"I think the reason we might have not seen these cases is because maybe victims don't understand that this is a crime in Missouri," said Knight. "We don't really have a specific crime for this cyber-type of situation, but harassment is something that seems like it could fit. It's not the best possible option in my mind."

That's because Missouri's laws are not staying ahead of new cybercrimes.

For a prosecutor to file harassment charges in a case of revenge porn, he would have to prove the suspect caused emotional distress and that the victim suffered.

The harassment charge would be a Class A misdemeanor, meaning the suspect could face up to a year in jail if found guilty.

Cybercrimes experts say it is important to note that if the victim in this type of case is 17-years-old or younger, it becomes a child pornography investigation. The charges for that crime are more severe.

Other states though are making greater strides in fighting cybercrimes.

In Florida, lawmakers are taking steps to make this type of crime a felony. The legislation specifically states that a person cannot knowingly post nude photos or videos with personal identifying information to online social websites.

Knight believes a law like that in Missouri may help victims.

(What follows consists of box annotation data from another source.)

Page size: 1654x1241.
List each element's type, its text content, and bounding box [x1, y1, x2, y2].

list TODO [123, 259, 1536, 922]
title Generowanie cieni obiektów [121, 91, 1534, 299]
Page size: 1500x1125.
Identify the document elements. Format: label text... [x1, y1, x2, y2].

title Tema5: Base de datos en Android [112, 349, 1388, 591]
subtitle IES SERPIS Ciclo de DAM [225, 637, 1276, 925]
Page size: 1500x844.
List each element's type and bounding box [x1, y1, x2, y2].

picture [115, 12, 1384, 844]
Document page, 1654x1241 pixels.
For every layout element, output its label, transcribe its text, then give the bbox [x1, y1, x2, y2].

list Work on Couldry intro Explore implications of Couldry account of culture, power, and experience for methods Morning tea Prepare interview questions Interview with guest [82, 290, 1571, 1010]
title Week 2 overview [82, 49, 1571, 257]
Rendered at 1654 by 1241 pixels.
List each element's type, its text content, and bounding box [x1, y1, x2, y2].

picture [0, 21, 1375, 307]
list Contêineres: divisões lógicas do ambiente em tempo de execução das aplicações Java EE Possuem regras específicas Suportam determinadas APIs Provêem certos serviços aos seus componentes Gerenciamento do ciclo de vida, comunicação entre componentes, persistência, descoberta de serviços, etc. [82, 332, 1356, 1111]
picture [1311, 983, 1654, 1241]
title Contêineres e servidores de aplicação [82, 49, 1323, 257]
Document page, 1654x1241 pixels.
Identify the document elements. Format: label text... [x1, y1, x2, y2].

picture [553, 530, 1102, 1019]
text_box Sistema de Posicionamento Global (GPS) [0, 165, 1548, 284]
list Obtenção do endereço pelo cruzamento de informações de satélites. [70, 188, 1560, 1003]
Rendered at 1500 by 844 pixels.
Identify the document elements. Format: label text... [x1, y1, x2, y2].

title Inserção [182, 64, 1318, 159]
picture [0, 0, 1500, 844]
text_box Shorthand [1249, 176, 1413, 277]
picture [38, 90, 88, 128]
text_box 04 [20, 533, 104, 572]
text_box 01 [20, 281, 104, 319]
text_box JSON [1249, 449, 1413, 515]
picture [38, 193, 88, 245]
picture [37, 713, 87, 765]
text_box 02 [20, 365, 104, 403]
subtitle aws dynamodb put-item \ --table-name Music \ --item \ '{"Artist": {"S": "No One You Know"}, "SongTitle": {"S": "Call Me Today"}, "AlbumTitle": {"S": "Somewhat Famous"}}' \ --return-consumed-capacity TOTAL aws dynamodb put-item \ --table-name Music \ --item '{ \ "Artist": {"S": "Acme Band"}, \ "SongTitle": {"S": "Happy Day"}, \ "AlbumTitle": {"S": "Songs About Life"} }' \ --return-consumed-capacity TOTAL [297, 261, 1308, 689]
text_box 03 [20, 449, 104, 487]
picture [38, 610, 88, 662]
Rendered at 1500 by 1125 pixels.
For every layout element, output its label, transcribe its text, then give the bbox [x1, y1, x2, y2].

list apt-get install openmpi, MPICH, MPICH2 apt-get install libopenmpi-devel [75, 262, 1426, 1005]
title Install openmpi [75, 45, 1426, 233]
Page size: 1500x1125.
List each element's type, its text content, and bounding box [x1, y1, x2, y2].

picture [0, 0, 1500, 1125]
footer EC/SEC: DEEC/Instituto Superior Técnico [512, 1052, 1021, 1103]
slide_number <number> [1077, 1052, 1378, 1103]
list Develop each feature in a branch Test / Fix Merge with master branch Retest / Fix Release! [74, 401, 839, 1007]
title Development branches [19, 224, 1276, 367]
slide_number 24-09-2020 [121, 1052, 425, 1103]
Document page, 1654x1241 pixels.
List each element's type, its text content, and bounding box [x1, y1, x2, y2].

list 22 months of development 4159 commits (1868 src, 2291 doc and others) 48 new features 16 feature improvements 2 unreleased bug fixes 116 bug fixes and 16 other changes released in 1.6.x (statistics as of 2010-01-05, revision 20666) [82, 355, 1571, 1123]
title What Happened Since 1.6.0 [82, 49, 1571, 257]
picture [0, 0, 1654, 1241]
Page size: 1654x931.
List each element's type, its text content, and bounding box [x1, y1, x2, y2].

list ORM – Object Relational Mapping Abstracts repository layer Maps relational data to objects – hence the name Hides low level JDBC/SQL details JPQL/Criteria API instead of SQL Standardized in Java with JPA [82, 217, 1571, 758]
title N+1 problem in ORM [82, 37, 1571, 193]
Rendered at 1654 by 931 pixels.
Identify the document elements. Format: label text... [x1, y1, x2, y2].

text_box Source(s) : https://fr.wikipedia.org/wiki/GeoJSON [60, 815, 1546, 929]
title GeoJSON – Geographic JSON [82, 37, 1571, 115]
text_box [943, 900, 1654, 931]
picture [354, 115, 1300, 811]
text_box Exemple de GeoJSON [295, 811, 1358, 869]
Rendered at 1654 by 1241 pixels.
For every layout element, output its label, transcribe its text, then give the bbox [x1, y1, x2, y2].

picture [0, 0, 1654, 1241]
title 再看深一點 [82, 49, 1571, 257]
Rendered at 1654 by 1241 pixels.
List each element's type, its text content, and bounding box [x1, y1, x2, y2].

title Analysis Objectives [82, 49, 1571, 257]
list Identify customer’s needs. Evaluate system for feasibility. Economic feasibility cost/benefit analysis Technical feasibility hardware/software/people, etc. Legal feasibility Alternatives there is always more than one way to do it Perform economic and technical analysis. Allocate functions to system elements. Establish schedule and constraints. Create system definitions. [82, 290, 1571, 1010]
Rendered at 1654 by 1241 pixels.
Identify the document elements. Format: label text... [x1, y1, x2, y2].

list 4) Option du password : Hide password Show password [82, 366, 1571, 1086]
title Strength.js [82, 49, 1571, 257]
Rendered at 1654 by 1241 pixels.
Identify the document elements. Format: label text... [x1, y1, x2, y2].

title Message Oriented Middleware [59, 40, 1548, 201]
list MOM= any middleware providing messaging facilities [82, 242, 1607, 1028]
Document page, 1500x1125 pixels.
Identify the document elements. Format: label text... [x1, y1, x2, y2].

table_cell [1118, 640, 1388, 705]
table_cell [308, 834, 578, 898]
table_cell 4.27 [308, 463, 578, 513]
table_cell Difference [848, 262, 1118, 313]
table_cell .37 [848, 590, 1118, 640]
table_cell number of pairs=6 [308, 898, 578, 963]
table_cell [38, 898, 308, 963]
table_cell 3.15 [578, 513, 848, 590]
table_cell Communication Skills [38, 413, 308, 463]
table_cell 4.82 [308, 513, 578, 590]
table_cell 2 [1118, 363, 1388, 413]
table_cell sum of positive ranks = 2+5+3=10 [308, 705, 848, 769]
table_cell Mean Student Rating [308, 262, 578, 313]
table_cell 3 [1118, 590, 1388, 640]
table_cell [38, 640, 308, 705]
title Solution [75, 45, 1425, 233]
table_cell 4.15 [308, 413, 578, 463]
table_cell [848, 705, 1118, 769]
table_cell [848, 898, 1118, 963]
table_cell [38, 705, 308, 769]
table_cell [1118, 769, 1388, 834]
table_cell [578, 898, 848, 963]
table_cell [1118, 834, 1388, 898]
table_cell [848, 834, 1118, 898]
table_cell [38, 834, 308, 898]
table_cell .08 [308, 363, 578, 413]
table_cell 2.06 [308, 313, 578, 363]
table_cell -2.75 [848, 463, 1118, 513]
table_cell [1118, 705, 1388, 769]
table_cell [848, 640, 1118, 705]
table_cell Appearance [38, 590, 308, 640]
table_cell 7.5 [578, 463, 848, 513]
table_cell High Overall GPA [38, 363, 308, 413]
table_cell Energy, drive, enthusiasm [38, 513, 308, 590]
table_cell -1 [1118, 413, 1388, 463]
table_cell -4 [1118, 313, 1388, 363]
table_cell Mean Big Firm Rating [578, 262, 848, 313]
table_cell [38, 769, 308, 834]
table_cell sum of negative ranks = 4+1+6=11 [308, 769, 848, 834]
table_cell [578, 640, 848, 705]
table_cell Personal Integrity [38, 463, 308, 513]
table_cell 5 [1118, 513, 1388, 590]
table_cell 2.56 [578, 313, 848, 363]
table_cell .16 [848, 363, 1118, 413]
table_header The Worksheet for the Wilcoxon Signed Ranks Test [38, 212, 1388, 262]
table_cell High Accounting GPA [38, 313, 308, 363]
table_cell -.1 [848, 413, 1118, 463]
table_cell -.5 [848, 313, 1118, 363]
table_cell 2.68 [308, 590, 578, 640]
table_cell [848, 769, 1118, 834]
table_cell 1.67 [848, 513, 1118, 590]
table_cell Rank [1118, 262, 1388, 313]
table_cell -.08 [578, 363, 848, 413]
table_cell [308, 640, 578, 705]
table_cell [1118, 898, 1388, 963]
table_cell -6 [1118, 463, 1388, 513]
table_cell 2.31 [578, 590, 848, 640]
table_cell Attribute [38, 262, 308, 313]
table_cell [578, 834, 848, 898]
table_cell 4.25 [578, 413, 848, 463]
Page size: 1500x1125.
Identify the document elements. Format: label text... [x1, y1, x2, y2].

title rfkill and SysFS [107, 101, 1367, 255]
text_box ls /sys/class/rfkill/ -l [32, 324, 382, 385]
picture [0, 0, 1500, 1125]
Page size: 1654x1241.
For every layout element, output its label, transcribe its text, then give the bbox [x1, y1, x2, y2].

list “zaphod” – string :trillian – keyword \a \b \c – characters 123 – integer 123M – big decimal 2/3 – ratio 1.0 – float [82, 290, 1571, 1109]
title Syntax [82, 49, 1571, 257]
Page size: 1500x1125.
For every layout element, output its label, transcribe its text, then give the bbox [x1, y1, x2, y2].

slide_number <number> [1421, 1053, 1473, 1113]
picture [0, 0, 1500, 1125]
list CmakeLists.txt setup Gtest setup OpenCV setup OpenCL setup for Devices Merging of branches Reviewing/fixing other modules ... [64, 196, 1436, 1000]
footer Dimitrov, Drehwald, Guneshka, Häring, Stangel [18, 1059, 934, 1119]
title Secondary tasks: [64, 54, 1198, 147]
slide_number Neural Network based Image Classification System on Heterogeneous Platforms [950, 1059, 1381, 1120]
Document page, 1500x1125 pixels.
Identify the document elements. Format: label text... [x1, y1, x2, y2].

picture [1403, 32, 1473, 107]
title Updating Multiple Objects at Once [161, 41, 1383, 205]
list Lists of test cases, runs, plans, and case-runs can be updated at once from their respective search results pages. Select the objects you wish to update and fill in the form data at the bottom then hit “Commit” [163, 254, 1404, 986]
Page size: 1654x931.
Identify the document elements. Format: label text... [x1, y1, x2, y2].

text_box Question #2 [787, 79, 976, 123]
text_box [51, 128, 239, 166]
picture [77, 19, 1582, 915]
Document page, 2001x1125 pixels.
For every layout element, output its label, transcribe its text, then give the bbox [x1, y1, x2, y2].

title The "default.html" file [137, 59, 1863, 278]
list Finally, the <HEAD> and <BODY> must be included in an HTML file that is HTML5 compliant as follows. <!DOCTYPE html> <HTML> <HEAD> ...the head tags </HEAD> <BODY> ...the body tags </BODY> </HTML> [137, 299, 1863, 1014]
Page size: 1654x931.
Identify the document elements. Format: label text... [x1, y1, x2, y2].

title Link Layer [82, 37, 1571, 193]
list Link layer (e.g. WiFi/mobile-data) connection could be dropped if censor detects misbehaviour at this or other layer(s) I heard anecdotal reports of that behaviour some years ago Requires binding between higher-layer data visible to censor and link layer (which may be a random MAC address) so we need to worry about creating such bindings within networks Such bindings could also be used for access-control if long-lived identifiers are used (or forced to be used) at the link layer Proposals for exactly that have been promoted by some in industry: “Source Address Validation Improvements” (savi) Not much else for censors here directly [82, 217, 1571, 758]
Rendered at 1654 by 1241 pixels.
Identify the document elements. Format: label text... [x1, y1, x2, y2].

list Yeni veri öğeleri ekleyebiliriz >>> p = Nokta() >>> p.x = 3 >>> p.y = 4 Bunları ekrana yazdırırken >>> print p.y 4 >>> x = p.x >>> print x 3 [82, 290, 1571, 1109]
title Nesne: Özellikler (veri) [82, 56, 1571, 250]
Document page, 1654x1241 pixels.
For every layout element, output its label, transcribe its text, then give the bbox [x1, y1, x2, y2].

"It looks like they might have the right idea there because it seems to me like it's reasonable that this should be a criminal offense," Knight explained. "It seems like our laws in Missouri aren't tailored for these types of crimes."

Searching through bills filed in Missouri the last several years, there are few that even deal with cybercrimes. Currently, there is no legislation in the works that would tackle the issue of crimes involving nude photos.

While laws are tying to catch up with the crimes, many say education is key.

"Parents speaking out saying 'thank you, we didn't know this was an issue,'" said revenge porn victim Toups.  "And, 'we've spoken to our daughters and warned them about this, we've spoken to our sons to not be that guy.'"

Since many victims are not stressing prevention, ABC 17 News checked in with schools to see what education officials are teaching kids about cybercrimes.

School officials said it is integrated into their curriculum and every student has to sign a technology use agreement.